Ainda antes da aprovação na Câmara dos Deputados – e até pela velocidade com que foi encaminhada a votação –, estava claro que a mudança do Bolsa Família para um supostamente mais reforçado Auxílio Brasil era apenas uma desculpa conveniente para furar o teto de gastos.
Agora, ficou cristalino até para quem se recusa a enxergar o óbvio no meio da fumaça provocada na Praça dos Três Poderes: do distante Bahrein, Jair Bolsonaro avisou que vai dar reajuste a todos os servidores públicos federais se a PEC dos Precatórios passar no Senado.
Ao sequer se preocupar em separar os salários básicos dos mais altos, que desde maio estão autorizados a ultrapassar o limite do teto – inclusive o do presidente – Bolsonaro chancela definitivamente o apelido que a proposta de emenda constitucional 23 ganhou: PEC do Calote.

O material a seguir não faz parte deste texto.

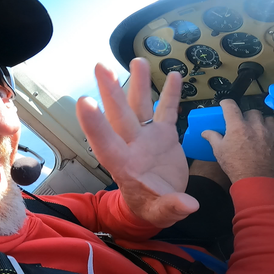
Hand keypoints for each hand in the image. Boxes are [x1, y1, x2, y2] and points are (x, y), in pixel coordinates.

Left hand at [76, 58, 198, 227]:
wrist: (163, 204)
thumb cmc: (151, 208)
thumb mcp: (160, 213)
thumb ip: (171, 207)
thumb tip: (189, 205)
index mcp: (124, 165)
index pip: (105, 142)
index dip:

Até o líder do governo no Senado, Fernando Bezerra (MDB-PE), achou demais. Responsável por relatar a PEC do Calote, considerou "possível" dar reajustes ao funcionalismo em ano eleitoral, mas Bolsonaro terá de escolher prioridades. O líder do governo na Câmara, Ricardo Barros (PP-PR) havia "reservado" R$ 24 bilhões da folga aberta no orçamento de 2022 com o calote dos precatórios para "correção pela inflação de salário mínimo e previdência". Mas não havia mencionado aumento salarial.

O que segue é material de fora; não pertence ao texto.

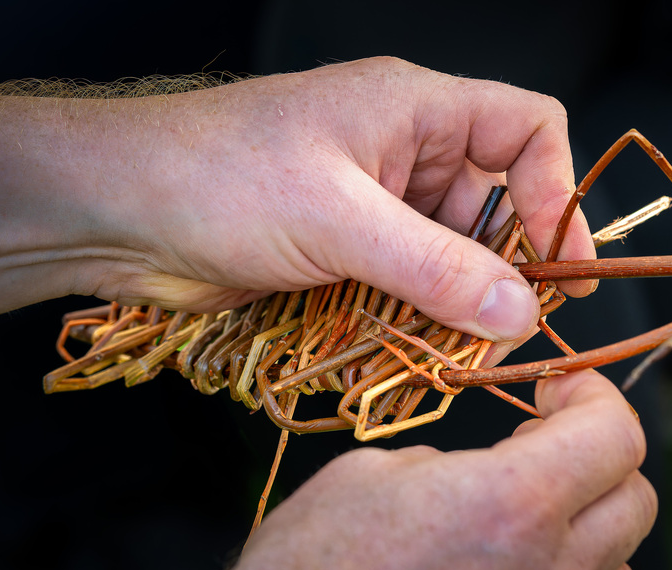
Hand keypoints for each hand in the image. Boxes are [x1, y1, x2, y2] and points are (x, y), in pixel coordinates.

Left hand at [0, 57, 594, 340]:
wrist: (115, 212)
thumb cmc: (217, 179)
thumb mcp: (337, 219)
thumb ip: (434, 268)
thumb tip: (520, 312)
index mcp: (416, 111)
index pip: (526, 129)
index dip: (555, 191)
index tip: (557, 263)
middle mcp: (407, 156)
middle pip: (498, 210)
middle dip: (510, 272)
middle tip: (516, 335)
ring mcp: (378, 210)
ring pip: (455, 261)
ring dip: (463, 310)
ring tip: (466, 357)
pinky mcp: (350, 258)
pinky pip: (412, 292)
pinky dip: (421, 324)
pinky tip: (419, 356)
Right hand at [36, 369, 655, 569]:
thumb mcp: (369, 476)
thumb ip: (457, 465)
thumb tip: (487, 472)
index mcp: (513, 505)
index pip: (617, 435)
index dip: (595, 398)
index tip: (560, 396)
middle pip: (639, 503)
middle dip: (601, 463)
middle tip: (541, 455)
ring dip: (589, 538)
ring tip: (525, 532)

Bezerra sabe que não terá vida fácil. Há um ensaio de reação no Senado, que quer tentar reduzir o rombo no teto de gastos de 2022 provocado pela PEC do Calote. Apoiados em estudos técnicos do Instituto Fiscal Independente (IFI), órgão de consultoria ligado à casa, os senadores quer usar outras rubricas no orçamento para priorizar o que de fato é essencial: a correção e, se possível, expansão, do programa social que representa proteção ao risco de reação social à falta de emprego e de amparo em meio a um surto inflacionário.

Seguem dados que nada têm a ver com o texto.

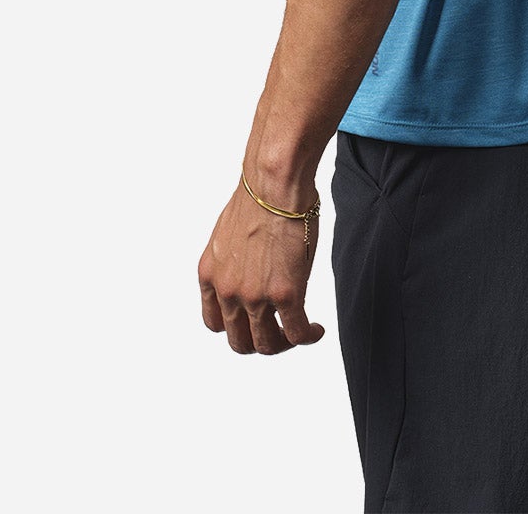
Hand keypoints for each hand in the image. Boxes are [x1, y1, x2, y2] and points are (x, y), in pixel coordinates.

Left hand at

Sim, corrigir salários é importante em tempos de inflação descontrolada. Mas como disse o próprio líder do governo no Senado, é uma questão de prioridades. Nas contas da equipe econômica, um reajuste de 5% custaria R$ 15 bilhões. Se fosse para repor a inflação, com correção de 10%, seriam necessários R$ 30 bilhões.
A prioridade de Bolsonaro está cada vez mais clara: encaminhar a própria reeleição. Custe o que custar. Claro, o mercado reagiu: a bolsa trafegava no patamar de 106 mil pontos, quase perdeu os 104 mil - bem no dia da instalação de um touro "de ouro" em frente à B3 - e no meio da tarde tenta voltar ao menos aos 105 mil, com queda de 1,47%. O dólar sobe 0,76%, para R$ 5,50. Enquanto isso, economistas revisam, para baixo, as já modestas projeções de crescimento para 2022.